The advocacy of increased fuel prices is still more problematic given that Sheehan also suggests that governments can rein in sprawl by minimising spending on new infrastructure in outlying areas.
More taxes, less resources ... this is business as usual, it's blaming the victims — and what happened to countering the power of those responsible for the current mess, the corporations and their political operatives?
There is scarcely any attempt to tackle the broader, structural issues in City Limits.

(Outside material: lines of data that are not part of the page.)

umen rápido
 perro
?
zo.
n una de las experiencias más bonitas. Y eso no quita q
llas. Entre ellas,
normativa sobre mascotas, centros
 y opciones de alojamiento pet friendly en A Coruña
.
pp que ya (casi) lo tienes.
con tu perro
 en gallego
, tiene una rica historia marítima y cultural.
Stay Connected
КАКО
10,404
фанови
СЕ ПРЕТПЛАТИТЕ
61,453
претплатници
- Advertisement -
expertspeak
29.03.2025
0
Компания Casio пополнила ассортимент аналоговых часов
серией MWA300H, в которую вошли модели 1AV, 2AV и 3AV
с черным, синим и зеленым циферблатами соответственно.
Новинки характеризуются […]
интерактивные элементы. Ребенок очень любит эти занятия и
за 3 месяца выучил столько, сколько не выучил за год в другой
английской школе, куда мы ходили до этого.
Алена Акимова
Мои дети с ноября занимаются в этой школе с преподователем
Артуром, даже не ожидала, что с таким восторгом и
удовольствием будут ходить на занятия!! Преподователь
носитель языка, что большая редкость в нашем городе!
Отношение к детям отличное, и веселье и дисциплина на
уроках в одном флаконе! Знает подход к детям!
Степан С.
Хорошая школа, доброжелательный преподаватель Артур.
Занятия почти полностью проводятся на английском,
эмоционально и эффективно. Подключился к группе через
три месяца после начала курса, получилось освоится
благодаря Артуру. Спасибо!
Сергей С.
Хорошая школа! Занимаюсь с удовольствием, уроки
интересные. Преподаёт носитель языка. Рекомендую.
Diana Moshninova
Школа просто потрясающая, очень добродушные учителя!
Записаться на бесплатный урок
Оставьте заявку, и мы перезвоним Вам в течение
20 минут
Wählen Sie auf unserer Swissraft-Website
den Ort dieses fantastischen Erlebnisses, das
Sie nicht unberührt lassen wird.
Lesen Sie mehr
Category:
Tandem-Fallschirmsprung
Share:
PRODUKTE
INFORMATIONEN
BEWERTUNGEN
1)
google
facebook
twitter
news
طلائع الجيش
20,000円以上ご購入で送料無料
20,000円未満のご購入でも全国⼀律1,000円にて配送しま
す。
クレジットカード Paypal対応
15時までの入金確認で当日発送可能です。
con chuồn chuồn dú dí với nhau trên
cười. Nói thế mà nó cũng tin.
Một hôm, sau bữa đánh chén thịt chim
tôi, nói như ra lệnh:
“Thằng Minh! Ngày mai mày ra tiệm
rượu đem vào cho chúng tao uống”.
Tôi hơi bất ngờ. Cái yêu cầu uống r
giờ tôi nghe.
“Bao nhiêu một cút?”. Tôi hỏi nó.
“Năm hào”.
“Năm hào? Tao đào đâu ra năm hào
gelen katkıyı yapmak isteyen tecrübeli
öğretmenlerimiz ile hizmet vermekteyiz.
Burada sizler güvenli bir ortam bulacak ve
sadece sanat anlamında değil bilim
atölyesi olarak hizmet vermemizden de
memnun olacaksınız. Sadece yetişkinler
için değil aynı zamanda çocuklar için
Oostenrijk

Sheehan's proposals — such as countering corporate power by demanding greater openness, developing a "clear vision" as a "powerful agent of change", rejigging relationships between different levels of government, and information-sharing networks to multiply people's efforts — only serve to confirm the limitations of the analysis.
Academic Timothy Luke, in a critique published in the June 1994 edition of Capitalism, Nature, Socialism, noted that the Worldwatch Institute, founded in 1974 on the strength of a substantial donation from the Rockefeller Brother's Fund, still enjoys sponsorship from a range of "blue ribbon" corporate and private foundations.
The worldview propagated by the institute, Luke argues, is technocratic and managerialist. Chunks of the world (forests, atmosphere, cities, energy, agriculture) are treated in isolation and technocratic, managerialist fixes flow inevitably from this blinkered perspective.
According to Luke, in the Worldwatch worldview, "The existing flow of energy, information, and resources is not wrong as such, only in its volumes, rates and levels, which shrewd ecological management — via the mobilised worldwatchers — can provide."
Many of these problems are evident in City Limits, although the Worldwatch Institute's preoccupation with population growth is not recycled in this book.
Sheehan presents data showing that sprawl tends to substantially outstrip population growth. Chicago, for example, saw a 38% increase in population from 1950-90 while the city's land area increased by 124% over this period.
Despite its limitations, City Limits is a useful summary of the interconnected social and environmental problems associated with urban sprawl, with a great deal of information and data synthesised in just 85 pages.